The legislature’s Human Services Committee received on Tuesday more than 700 pieces of written testimony in support of a bill that would extend Medicaid coverage to otherwise eligible residents up to 25 years-old regardless of their immigration status. 

The bill, which was raised for a public hearing this week, builds on 2022 legislation that made children of non-citizen immigrants up to 12 years-old eligible for Connecticut’s Medicaid program, known as HUSKY Health. According to the state Department of Social Services more than 2,000 people had enrolled in the program since. 

This year’s bill pushes that eligibility up to 21 by next January and up to 25 by next June. The change would apply to young people who would otherwise qualify for the program but for their immigration status. 

a green button that says support and red button that says oppose

The legislation received an outpouring of written support ahead of Tuesday’s mid-day public hearing and more than 200 signed up to speak in person at the Legislative Office Building in Hartford. However, officials from Gov. Ned Lamont’s administration opposed the change because the governor had not planned for the additional expense in his budget proposal.  

Yanidsi Velez, New England regional director of the Hispanic Federation, said that undocumented immigrants in Connecticut paid around $145 million dollars every year in state and local taxes but are not eligible for the state health insurance exchange or Medicaid and Medicare.

“Immigration status should not prevent anyone from accessing healthcare or surviving,” Velez said. “Investing in healthcare for immigrant communities is an investment in the future of Connecticut and will reduce healthcare costs in the long run. Savings to hospitals from reduced uncompensated care costs could amount to roughly $63.3 million.”

The Connecticut Hospital Association submitted testimony in support of the bill saying that state hospitals provide care to patients who walk through their doors, regardless of immigration status or the patients’ ability to pay for the care. 

“As is the case with other uninsured individuals, they may delay care or forgo care entirely until their condition requires emergency department visits or hospitalizations,” the hospital association wrote. “These services, which are avoidable if care is provided earlier, may ultimately be covered by Medicaid at significant taxpayer expense.”

Department of Social Services officials Gui Woolston and Peter Hadler Credit: Hugh McQuaid / CTNewsJunkie

But while the change may be cheaper for taxpayers in the long run, the state Department of Social Services opposed it during Tuesday’s hearing. Gui Woolston, DSS’s director of Medicaid and Division of Health Services, said the agency appreciated the bill’s intent, but expected that expanding Medicaid coverage would cost at least $15 million. Those funds were not included in the budget which Gov. Ned Lamont proposed last week, Woolston said.

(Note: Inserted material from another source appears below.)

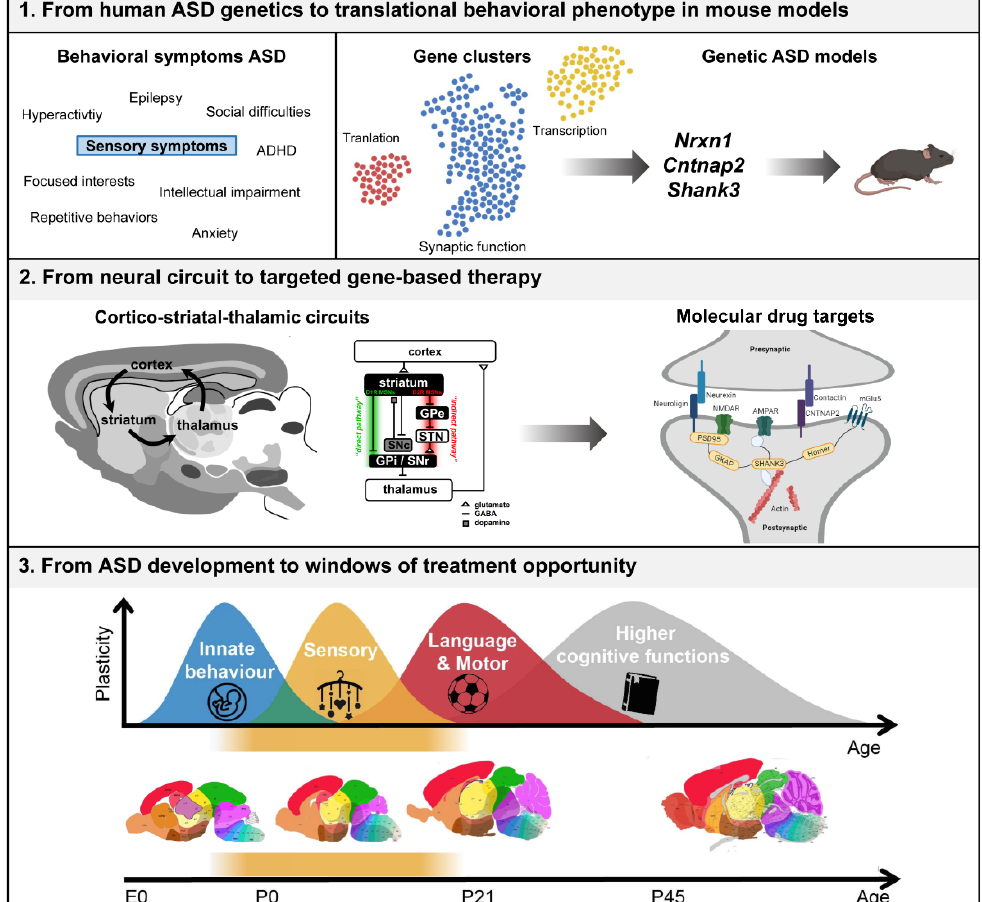
Figure 1. Schematic overview of the development of targeted gene-based therapy for ASD by studying spatiotemporal gene functions in rodent models. Abbreviations: MSN, medium spiny neuron; GPe, globus pallidus pars externalis; GPi, globus pallidus pars internalis; SNc, substantia nigra pars compacta; SNr, substantia nigra pars reticulate; STN, subthalamic nucleus; D1R, D1-type dopamine receptor; D2R, D2-type dopamine receptor. The figure is based on previous reviews, adapted and partly created with BioRender.com [56,117–120].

Meanwhile, the agency remains unsure whether the funds set aside to pay for last year’s expansion would be adequate

“[T]he Department believes that any further expansion of the program is premature until there has been an opportunity to take stock of the program in its current form and, as noted previously, such an expansion would come at a cost not contemplated in the Governor’s proposed budget,” Woolston said “Accordingly, the Department must oppose this bill.”

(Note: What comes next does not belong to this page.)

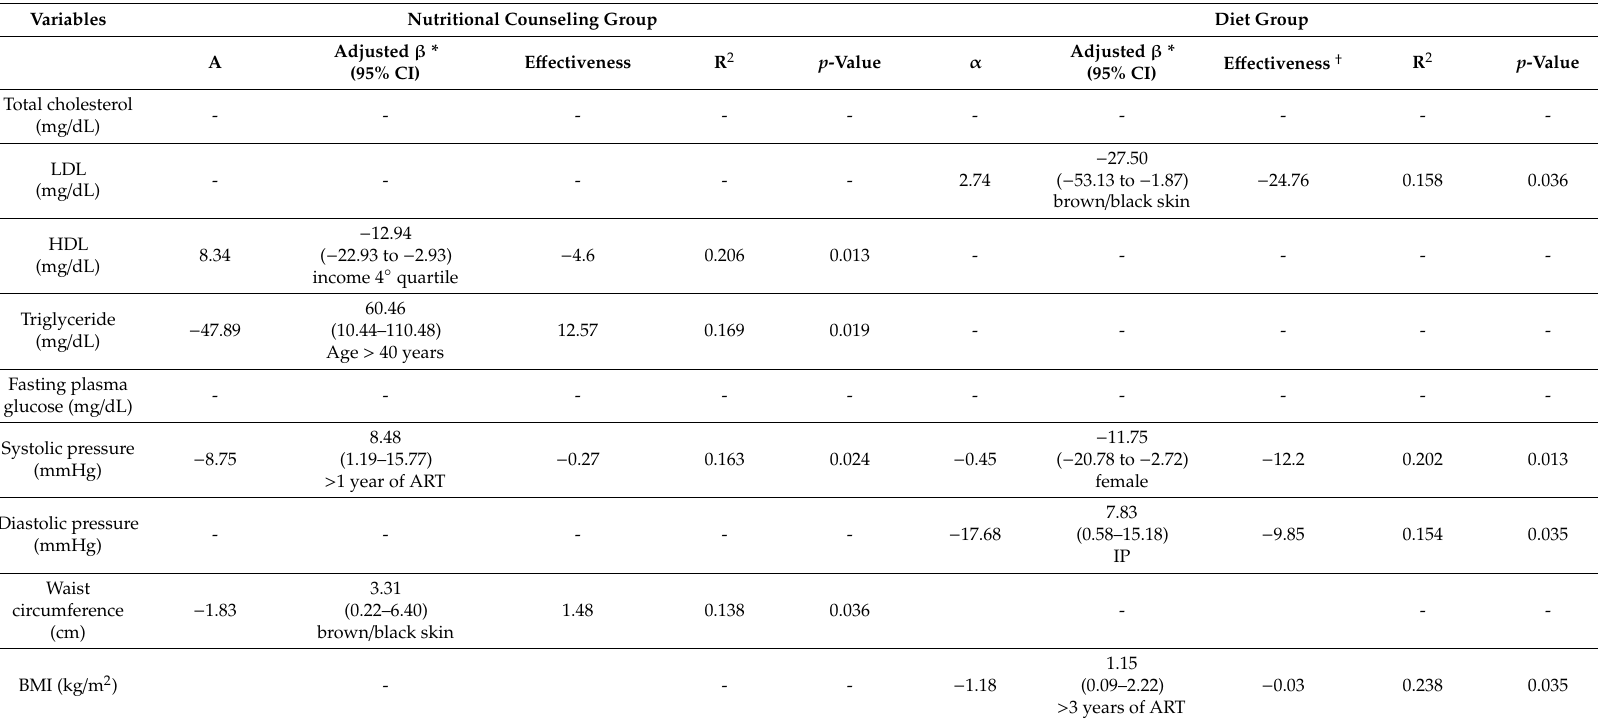
Table 4. Multiple linear regression of the e ff ectiveness of each nutritional treatment on cardiometabolic outcomes.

During the hearing, Rep. Michelle Cook, D-Torrington, worried that in some circumstances, receiving benefits may preclude an immigrant from ever qualifying for citizenship. Cook said she did not want to see the legislature set immigrants up to disqualify themselves. 

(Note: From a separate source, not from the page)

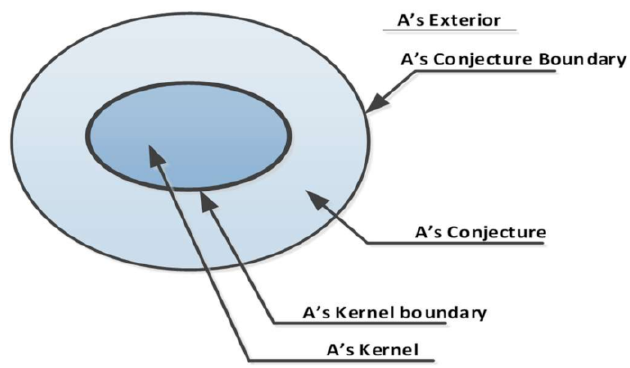
Figure 2. Topological parts of a simple fuzzy crisp region (adapted from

Peter Hadler, director of DSS’s Division of Program Oversight & Grant Administration, said benefit eligibility and its impact on citizenship was a confusing area of law. However, he believed that recent changes to the law should enable residents to qualify for Medicaid without risking future citizenship. 

“Receiving medical assistance like state HUSKY is not supposed to be a consideration anymore,” Hadler said. “I want to just clarify that because there’s been some really big changes to the historical interpretation that has recently been applied around what types of benefits can affect your citizenship eligibility.”